Jesus did not receive a particularly hospitable welcome upon his birth. During his final days in womb Luke reminds us there was no room available for Joseph and a pregnant Mary. Matthew tells us that King Herod ordered an infanticide in attempt to have the newborn Messiah killed. And John puts it bluntly: he came to that which was his own, but his own did not receive him. The world was hostile, not hospitable, to the Son of God.
Yet there were some who welcomed Jesus. Most notably, Mary the mother of Jesus demonstrated a hospitable heart. When the angel announced her impending motherhood we sense the deep welcome of hospitality in Mary’s final response: “I am the Lord’s servant,” Mary answered. “May it be to me according to your word” (Luke 1:38 TNIV). Mary was willing to prepare for the baby that God was sending her—hospitality.
Welcoming a child into the world requires more than just hospitality of physical preparation, but the preparation of a hospitable heart. My wife and I have lived this four times over as we prepared for the birth of our daughters.
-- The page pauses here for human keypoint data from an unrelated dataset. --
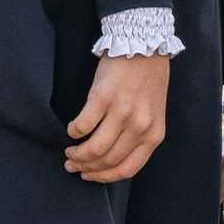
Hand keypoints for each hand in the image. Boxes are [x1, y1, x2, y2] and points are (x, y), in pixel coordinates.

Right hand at [65, 51, 169, 181]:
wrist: (144, 46)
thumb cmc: (147, 80)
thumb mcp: (153, 114)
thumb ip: (139, 136)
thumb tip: (110, 158)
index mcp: (154, 135)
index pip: (127, 169)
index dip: (104, 177)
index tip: (89, 176)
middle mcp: (140, 127)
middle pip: (108, 160)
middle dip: (86, 167)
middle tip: (72, 164)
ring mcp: (122, 112)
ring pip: (95, 148)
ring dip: (77, 154)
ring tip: (69, 151)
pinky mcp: (103, 98)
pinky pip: (83, 125)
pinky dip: (74, 132)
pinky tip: (72, 129)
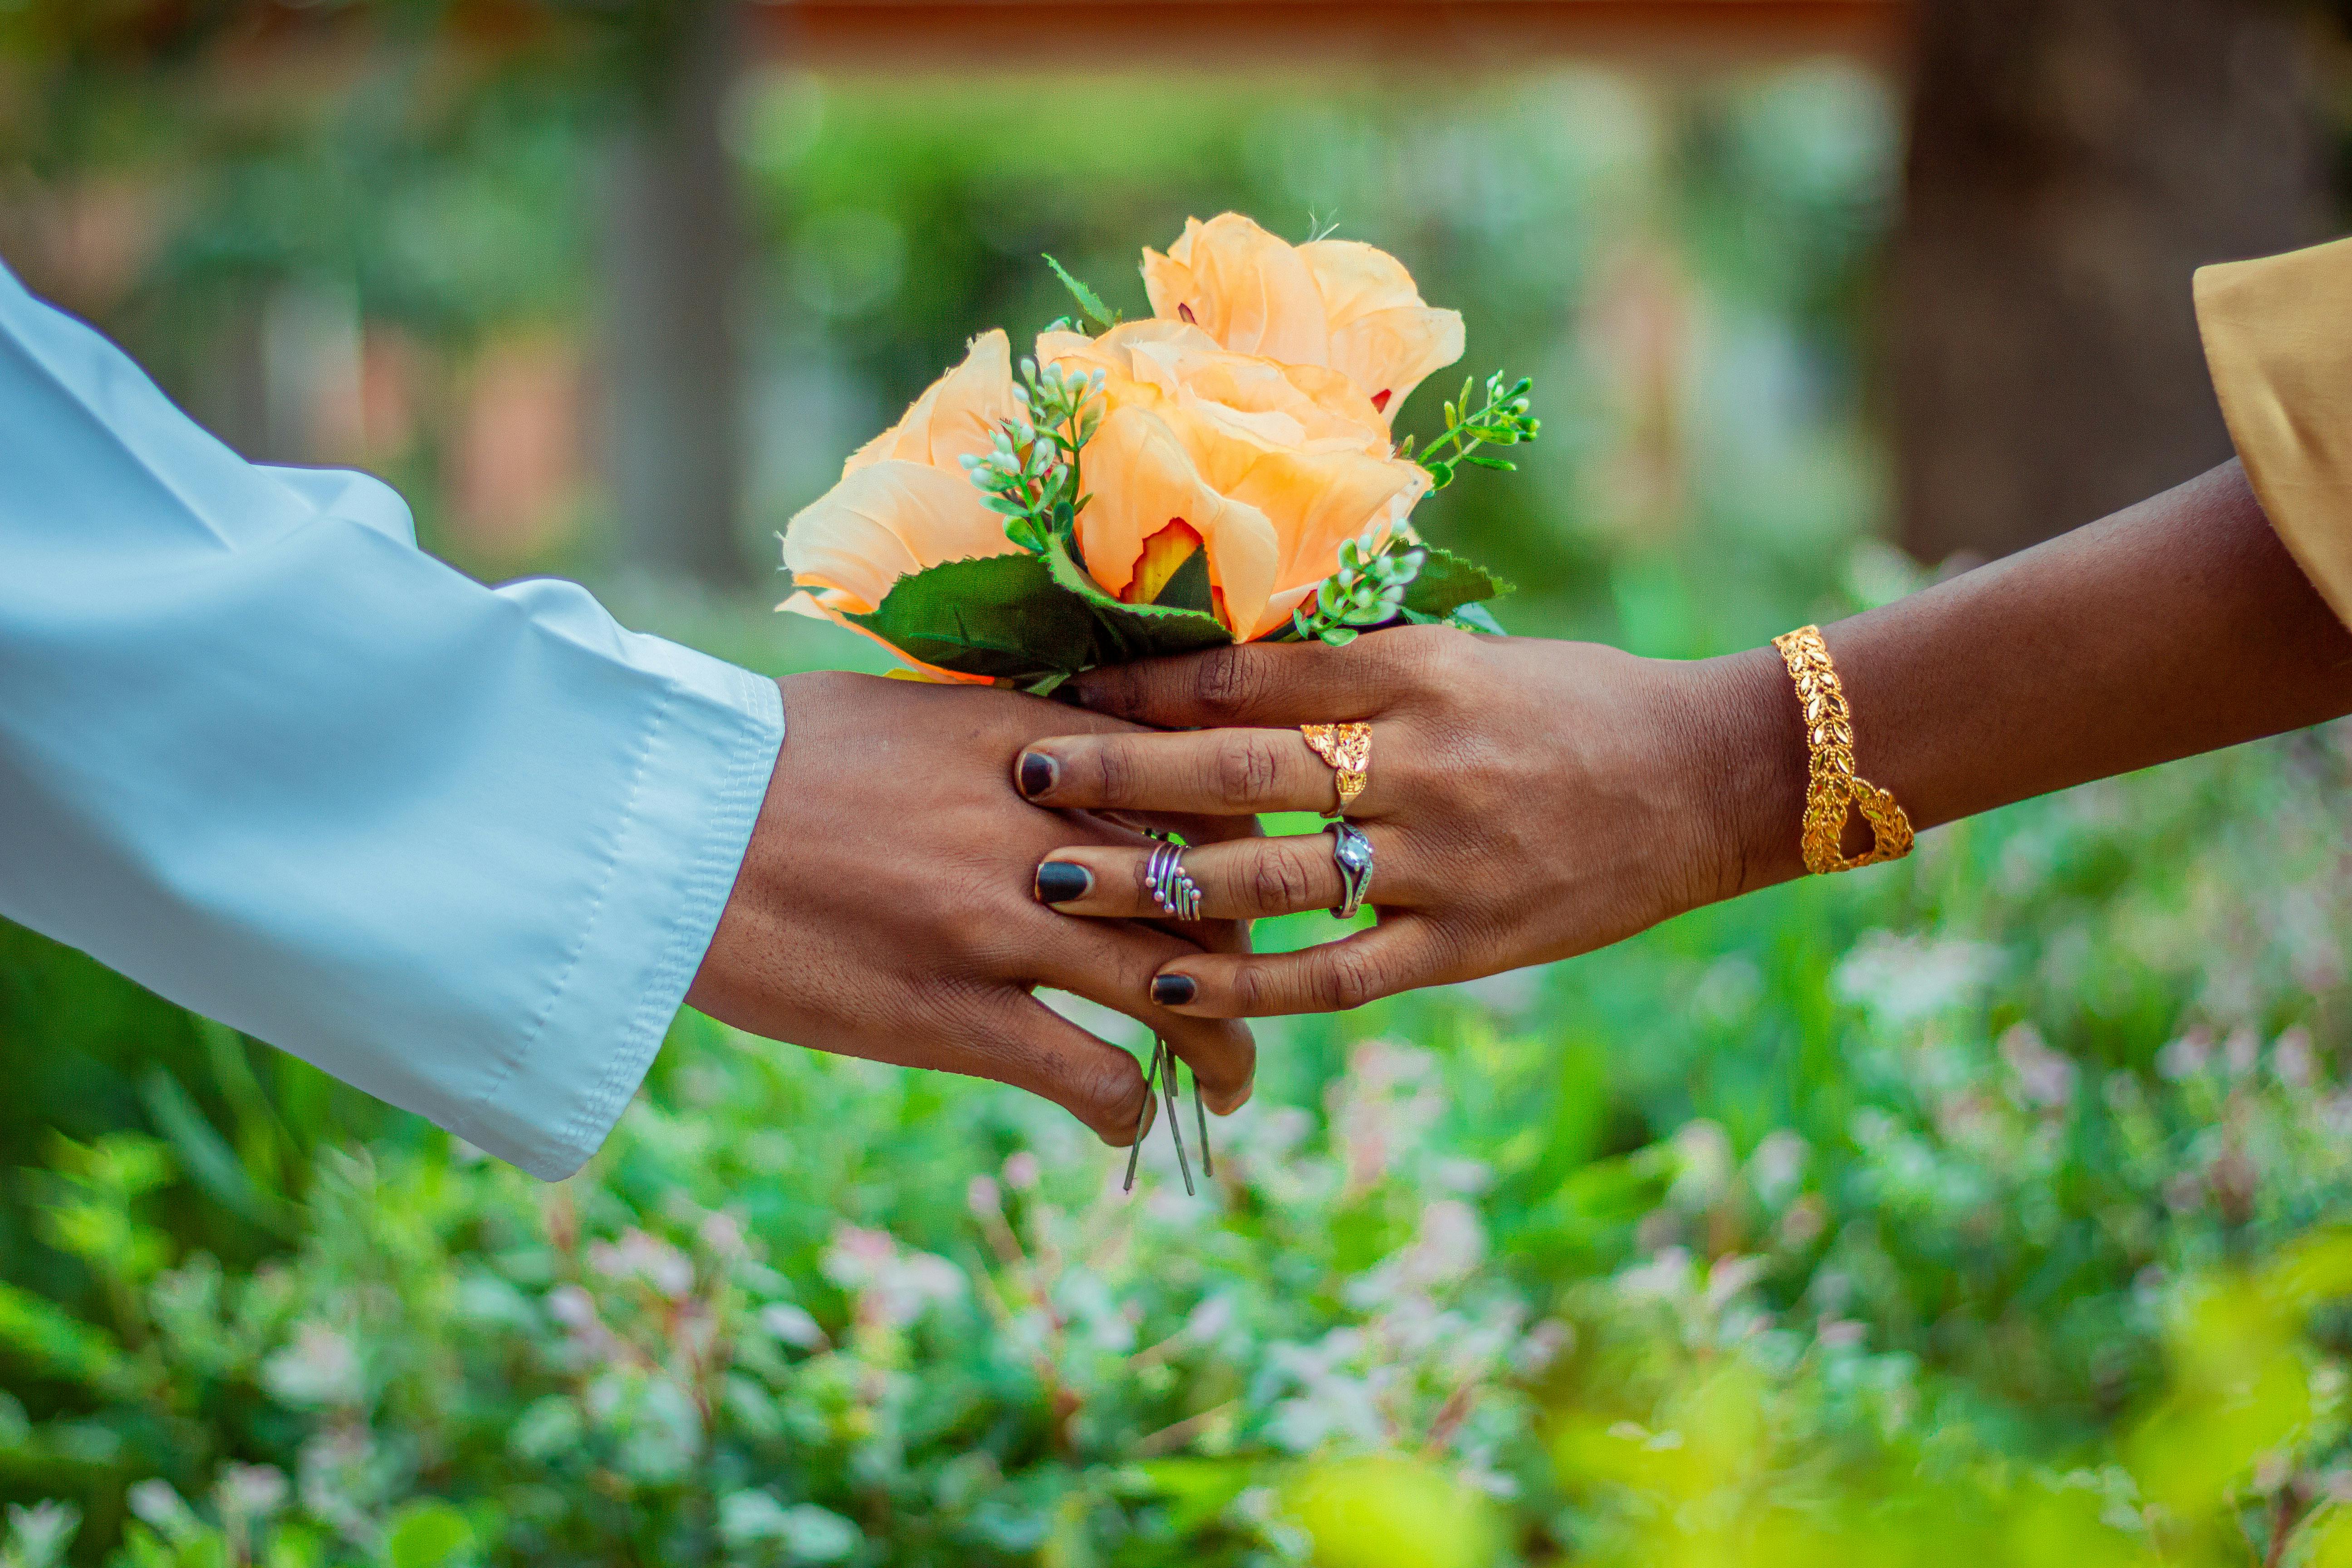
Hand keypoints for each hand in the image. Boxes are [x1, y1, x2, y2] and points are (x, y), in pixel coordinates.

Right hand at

Late in each pregnancy “nesting” occurred—that inexplicable urge expectant mothers feel to clean, organize, and de-clutter to prepare our physical space for this new little person who would call our house home. Our nest was then filled with all the necessary baby gear: strollers, car seats, carriers, changing tables, crib, portable crib, swinging seat, mountains of clothing, piles of toys, and more.
But once our daughters were born we became acutely aware that preparing for a baby involves more than merely preparing physical space. We needed to clear out other kinds of space in our lives to welcome our child.
Our babies didn't care to align with our ideal schedule so we had to be hospitable with our time. And quick trips to the store took longer with a baby in tow so we had to be hospitable with our attitude. Even our perspective on cleanliness shifted as crushed cheerios on the kitchen floor became less a cleaning crisis and more an acceptable byproduct of a healthy, growing child.
Hospitality goes far beyond a place to sleep and meals; it goes deep into the fiber of who we are and how we live in the world. Hospitality takes root in our heart and spreads to our whole being.
Once again this Advent we have the opportunity to practice such hospitality. Amidst the hustle and bustle we are invited to welcome the stranger with love and grace. As we prepare to welcome the Son of the Most High may we be ready to welcome him as Mary did, both in physical preparation and in heart. May we respond with the same hospitality: “May it be to me according to your word.”
James LaBarr, M.Div.’06, is an ordained elder in the Free Methodist Church and serves as pastor of Colonial Heights Free Methodist Church in Niagara Falls, N.Y.